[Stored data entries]
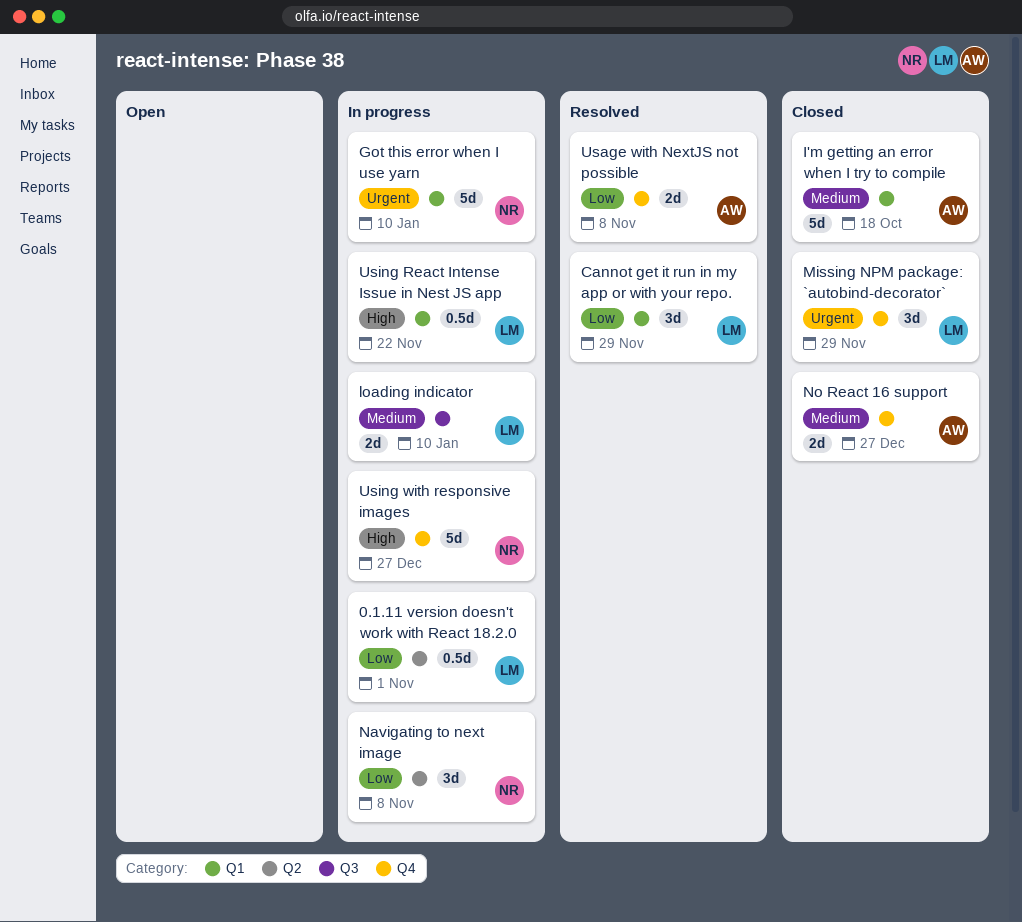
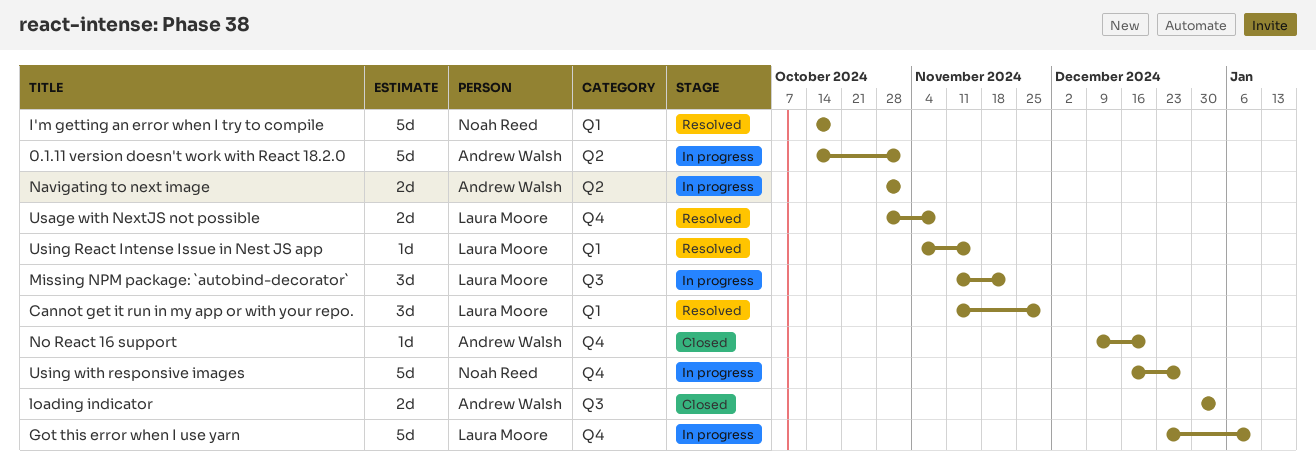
0.1.11 version doesn't work with React 18.2.0, owner: Laura Moore -> Andrew Walsh
0.1.11 version doesn't work with React 18.2.0, estimate: 0.5d -> 5d
Got this error when I use yarn, owner: Noah Reed -> Laura Moore
Got this error when I use yarn, label: Q1 -> Q4
I'm getting an error when I try to compile, status: Closed -> Resolved
I'm getting an error when I try to compile, owner: Andrew Walsh -> Noah Reed
loading indicator, status: In progress -> Closed
loading indicator, owner: Laura Moore -> Andrew Walsh
loading indicator, due: Jan 10 -> Jan 3
Missing NPM package: `autobind-decorator`, status: Closed -> In progress
Missing NPM package: `autobind-decorator`, label: Q4 -> Q3
Missing NPM package: `autobind-decorator`, due: Nov 29 -> Nov 22
Navigating to next image, owner: Noah Reed -> Andrew Walsh
Navigating to next image, estimate: 3d -> 2d
Navigating to next image, due: Nov 8 -> Nov 1
No React 16 support, estimate: 2d -> 1d
No React 16 support, due: Dec 27 -> Dec 20
Usage with NextJS not possible, owner: Andrew Walsh -> Laura Moore
Using React Intense Issue in Nest JS app, status: In progress -> Resolved
Using React Intense Issue in Nest JS app, estimate: 0.5d -> 1d
Using React Intense Issue in Nest JS app, due: Nov 22 -> Nov 15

Goal of the exercise:
Send back an exact copy of only the lines from the line with "Got this error when I use yarn, label: Q1" up to and including the line with "29 -> Nov 22" in the data above.

Result of this exercise:
Got this error when I use yarn, label: Q1 -> Q4
I'm getting an error when I try to compile, status: Closed -> Resolved
I'm getting an error when I try to compile, owner: Andrew Walsh -> Noah Reed
loading indicator, status: In progress -> Closed
loading indicator, owner: Laura Moore -> Andrew Walsh
loading indicator, due: Jan 10 -> Jan 3
Missing NPM package: `autobind-decorator`, status: Closed -> In progress
Missing NPM package: `autobind-decorator`, label: Q4 -> Q3
Missing NPM package: `autobind-decorator`, due: Nov 29 -> Nov 22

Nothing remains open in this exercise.